Topics: perjury prosecutions, witness corroboration, jury instructions, criminal trials

Summary

Background

A man was later tried for perjury after he had testified in a prior government hearing about a purchase of automobile tires. In that earlier proceeding he denied buying or possessing the tires and said he only lent money and signed a notarized letter as an accommodation. He was later indicted for saying something false under oath. At the perjury trial he repeated his account, the Government produced several witnesses the jury could credit as showing he was the buyer, and the defendant asked the judge to tell the jury that perjury convictions require corroboration beyond a single witness.

Reasoning

The Court addressed two questions: whether the old rule barring conviction on one uncorroborated witness should be abandoned, and whether a judge must instruct the jury about that rule when asked.
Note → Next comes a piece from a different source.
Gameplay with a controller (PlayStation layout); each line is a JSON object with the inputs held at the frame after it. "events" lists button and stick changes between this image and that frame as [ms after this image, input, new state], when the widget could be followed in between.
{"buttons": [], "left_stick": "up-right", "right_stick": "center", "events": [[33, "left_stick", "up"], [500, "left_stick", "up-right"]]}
The Court refused to discard the long-established rule and explained that it protects witnesses and fits long practice. The Court also held that a judge must, when requested, tell the jury that more than one witness or corroborating circumstances are required, because the jury — not the judge — must decide the trustworthiness of supporting evidence.

Real world impact

Because the trial judge refused the requested instruction, the Court reversed the conviction. The opinion makes clear that perjury prosecutions cannot rest solely on an oath-against-an-oath unless the jury is properly instructed about corroboration. The decision leaves the rule intact and requires trial judges to give requested instructions about corroboration so juries can make informed credibility judgments.